== Aufgabe 1 ==
Aktualisiere die weiter unten folgenden Zeilen von der Zeile mit „pose: elev=177.7 azim=5.0“ bis einschließlich der letzten Zeile, indem du „dist“ durch „Abstand“ ersetzt. Gib nur diese Zeilen wieder und lass alles andere unverändert.

== Textauszug ==
Für die Inflationsbekämpfung ist zumindest für einige Quartale ein unterdurchschnittliches Wirtschaftswachstum nötig. Dies wird durch eine Kombination aus höheren Zinsen und Inflation entstehen. In den USA wird die Geldpolitik einen wichtigen Teil beitragen müssen, während in Europa der Inflation eine größere Rolle zukommt.
Die US-Notenbank Fed hat im September 2022 die Leitzinsen noch einmal deutlich um 75 Basispunkte angehoben, während der Zinspfad danach allmählich flacher ausfallen wird. Die Herausforderung für die Federal Reserve System (Fed) besteht darin, dass die Wirkung vergangener Zinserhöhungen auf die Wirtschaft einigermaßen gut abgeschätzt wird, um dem Ziel eines Soft-Landings möglichst nahe zu kommen. Zinserhöhungen gab es auch in der Eurozone, der Schweiz und in Großbritannien. Dagegen hat China die Zinsen im August 2022 gesenkt, während in Japan weiterhin keine Änderungen anstehen.
Entwicklung der Anlagemärkte im September 2022
Die Angst vor einer globalen Rezession und zu hohen Zinsen traf die Kapitalmärkte im September mit voller Wucht. In der Folge gab der globale Aktienindex MSCI World Index um -9,5 Prozent nach. Obwohl sich die Wirtschaftsaussichten in der Eurozone stärker eintrübten als in den USA, verloren US-Aktien und US-Anleihen überdurchschnittlich. Die Ursache lag an den überraschend aggressiven Tönen des Fed-Präsidenten Jerome Powell auf dem Notenbanktreffen in Jackson Hole Ende August 2022. Dort standen der geldpolitische Pfad der US-Zentralbank und die Inflationszahlen im Fokus der Anleger.
Der marktbreite S&P 500 Index gab -9,3 Prozent ab und der technologielastige NASDAQ Composite verlor mit -10,5 Prozent sogar zweistellig. In Europa konnten sich die Leitindizes Deutschlands, Frankreichs, Italiens und Großbritanniens mit Verlusten von -4 bis -6 Prozent vergleichsweise gut behaupten. Auch in Asien ging es bergab, was beim NIKKEI 225 Index zu einem Rückgang von -7,7 Prozent führte und der chinesische Hang Seng Index verlor dagegen noch mehr und landete bei -13,7 Prozent.

== Eingabe zur Aufgabe ==
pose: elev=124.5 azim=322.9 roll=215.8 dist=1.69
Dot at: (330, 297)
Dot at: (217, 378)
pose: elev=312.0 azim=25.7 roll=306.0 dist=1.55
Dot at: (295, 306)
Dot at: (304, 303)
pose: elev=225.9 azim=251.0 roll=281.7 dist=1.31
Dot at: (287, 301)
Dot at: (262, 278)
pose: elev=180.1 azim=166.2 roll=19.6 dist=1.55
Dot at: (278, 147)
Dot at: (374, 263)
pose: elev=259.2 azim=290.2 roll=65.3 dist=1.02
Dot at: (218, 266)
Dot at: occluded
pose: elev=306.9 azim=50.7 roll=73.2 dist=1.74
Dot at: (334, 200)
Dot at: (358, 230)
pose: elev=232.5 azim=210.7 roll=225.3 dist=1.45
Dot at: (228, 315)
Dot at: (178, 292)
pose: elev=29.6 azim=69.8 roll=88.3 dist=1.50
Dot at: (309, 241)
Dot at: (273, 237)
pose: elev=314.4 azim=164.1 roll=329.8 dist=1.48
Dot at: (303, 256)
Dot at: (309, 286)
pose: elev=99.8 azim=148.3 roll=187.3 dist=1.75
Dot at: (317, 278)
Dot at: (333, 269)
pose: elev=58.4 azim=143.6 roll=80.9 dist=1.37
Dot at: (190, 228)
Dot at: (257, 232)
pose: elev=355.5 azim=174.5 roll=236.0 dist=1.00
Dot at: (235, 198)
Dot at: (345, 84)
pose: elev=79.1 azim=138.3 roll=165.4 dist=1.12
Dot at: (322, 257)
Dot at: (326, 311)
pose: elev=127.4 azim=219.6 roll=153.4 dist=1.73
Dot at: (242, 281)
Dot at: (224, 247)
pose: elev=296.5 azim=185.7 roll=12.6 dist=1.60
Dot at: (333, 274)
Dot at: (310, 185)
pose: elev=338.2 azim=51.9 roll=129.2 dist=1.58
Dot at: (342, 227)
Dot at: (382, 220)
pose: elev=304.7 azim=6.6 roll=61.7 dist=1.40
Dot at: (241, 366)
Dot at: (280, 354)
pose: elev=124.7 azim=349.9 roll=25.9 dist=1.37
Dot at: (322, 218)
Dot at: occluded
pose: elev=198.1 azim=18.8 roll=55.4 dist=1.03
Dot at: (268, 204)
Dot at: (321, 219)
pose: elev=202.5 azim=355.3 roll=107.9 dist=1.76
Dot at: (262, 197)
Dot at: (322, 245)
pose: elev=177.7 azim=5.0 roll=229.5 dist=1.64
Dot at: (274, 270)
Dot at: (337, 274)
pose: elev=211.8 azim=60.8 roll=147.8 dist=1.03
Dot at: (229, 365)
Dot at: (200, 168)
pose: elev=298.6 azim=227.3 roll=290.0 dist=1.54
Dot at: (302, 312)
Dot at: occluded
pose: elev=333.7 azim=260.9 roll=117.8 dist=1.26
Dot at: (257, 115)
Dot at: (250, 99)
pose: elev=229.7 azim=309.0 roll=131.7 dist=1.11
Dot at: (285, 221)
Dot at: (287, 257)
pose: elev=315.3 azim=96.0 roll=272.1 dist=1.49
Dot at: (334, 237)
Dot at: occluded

== Aufgabe 2 ==
Um wie viele Basispunkte hob die US-Notenbank Fed laut dem Textauszug im September 2022 die Leitzinsen an?

== Antwort 1 ==
pose: elev=177.7 azim=5.0 roll=229.5 Abstand=1.64
Dot at: (274, 270)
Dot at: (337, 274)
pose: elev=211.8 azim=60.8 roll=147.8 Abstand=1.03
Dot at: (229, 365)
Dot at: (200, 168)
pose: elev=298.6 azim=227.3 roll=290.0 Abstand=1.54
Dot at: (302, 312)
Dot at: occluded
pose: elev=333.7 azim=260.9 roll=117.8 Abstand=1.26
Dot at: (257, 115)
Dot at: (250, 99)
pose: elev=229.7 azim=309.0 roll=131.7 Abstand=1.11
Dot at: (285, 221)
Dot at: (287, 257)
pose: elev=315.3 azim=96.0 roll=272.1 Abstand=1.49
Dot at: (334, 237)
Dot at: occluded

== Antwort 2 ==
Um 75 Basispunkte.